I have written several times about Samuel Jørgensen and Marit Pedersdatter, the parents of Ole Larson’s first wife, and thus the maternal grandparents of Isaac, Axel, Smith, and Louise Larson. About a year ago, I found information on their immigration in 1877 , ten years after their daughter Anne, Ole’s future wife. I commented at that time that on the roster of their departure, the husband, wife, and all three children traveling with them, were listed with the husband’s patronimic surname, Jørgensen. This was a departure from the old tradition, in which the wife would have kept her natal surname, Pedersdatter, and the children would be named after their father, that is, Samuelsen/Samuelsdatter. Indeed, the eldest son, upon his immigration years earlier, continued using his “tradional” surname (with Americanized spelling), Samuelson. On my trip to Wisconsin in 2009, I found the graves of Ole Samuelson and his family at Brush Creek. And on last summer’s trip to Norway, I visited the birthplaces of both these ancestors.
But I had searched “find-a-grave.com” and other sources in vain for burial information on Samuel and Marit Jorgenson. Lo and behold, I found it this week, under the name Samuel Samuelson, right there at Brush Creek!
In a new twist on the well-known immigrant “surname shuffle,” Samuel and Marit adopted the surname of their children. Thus Samuel became, in traditional parlance, a son of himself! Reminds me of the old comic song, “I’m my own grandpa.”
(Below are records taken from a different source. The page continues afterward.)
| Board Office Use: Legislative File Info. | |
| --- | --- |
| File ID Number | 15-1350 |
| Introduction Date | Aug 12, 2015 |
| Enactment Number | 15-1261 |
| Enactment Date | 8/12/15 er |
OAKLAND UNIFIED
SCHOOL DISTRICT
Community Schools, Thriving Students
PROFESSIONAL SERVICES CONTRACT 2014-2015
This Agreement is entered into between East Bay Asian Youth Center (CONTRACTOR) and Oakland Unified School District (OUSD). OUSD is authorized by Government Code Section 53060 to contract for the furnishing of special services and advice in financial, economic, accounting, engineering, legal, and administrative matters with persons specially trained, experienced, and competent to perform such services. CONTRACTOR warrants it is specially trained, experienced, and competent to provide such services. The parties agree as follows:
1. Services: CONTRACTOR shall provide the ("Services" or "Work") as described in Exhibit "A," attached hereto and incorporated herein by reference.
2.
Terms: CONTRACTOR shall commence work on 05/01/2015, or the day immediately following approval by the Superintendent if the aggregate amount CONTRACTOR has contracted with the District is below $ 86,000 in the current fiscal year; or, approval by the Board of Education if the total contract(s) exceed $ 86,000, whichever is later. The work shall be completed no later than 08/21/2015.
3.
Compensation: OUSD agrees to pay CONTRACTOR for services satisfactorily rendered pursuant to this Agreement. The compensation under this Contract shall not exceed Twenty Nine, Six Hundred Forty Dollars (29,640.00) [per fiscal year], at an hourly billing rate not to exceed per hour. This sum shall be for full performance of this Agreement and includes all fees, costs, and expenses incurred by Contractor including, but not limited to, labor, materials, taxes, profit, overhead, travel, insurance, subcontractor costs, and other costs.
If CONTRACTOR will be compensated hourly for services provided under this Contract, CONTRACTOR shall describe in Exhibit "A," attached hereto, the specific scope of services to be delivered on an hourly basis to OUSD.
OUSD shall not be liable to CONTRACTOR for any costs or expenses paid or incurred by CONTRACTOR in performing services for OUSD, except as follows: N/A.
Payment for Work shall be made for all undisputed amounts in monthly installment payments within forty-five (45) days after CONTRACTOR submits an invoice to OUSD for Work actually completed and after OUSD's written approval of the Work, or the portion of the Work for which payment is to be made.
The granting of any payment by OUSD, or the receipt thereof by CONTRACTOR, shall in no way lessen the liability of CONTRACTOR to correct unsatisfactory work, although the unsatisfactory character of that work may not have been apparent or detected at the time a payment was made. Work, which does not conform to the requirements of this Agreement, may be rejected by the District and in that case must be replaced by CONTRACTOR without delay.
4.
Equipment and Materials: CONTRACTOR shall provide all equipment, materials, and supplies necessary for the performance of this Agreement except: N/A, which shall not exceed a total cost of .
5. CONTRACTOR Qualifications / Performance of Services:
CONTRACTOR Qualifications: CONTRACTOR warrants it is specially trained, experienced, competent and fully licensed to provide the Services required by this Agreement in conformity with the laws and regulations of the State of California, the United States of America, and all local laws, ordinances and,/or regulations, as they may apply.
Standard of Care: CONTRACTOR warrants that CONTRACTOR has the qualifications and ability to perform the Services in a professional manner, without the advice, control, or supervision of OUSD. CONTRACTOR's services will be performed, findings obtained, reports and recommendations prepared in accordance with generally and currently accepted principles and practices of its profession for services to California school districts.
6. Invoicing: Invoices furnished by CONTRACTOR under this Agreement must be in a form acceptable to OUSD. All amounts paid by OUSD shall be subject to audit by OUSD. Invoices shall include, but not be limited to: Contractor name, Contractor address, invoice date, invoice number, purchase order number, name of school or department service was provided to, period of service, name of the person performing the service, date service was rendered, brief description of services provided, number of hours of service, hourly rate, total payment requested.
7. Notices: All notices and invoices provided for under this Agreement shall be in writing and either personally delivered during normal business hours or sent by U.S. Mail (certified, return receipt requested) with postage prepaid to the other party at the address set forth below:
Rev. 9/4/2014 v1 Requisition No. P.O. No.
If you click on the image for an enlarged view, you can almost read the birth and death dates (Samuel’s birth date is erroneous; the correct date in the Norwegian churchbook is 20 Dec. 1815, as opposed to 21 Dec 1816 on the stone). I will try for a better photo on my next trip to Wisconsin. Anyway, now we know that Ole’s in-laws probably lived somewhere near him in the tiny “Norwegian Valley” of Vernon County.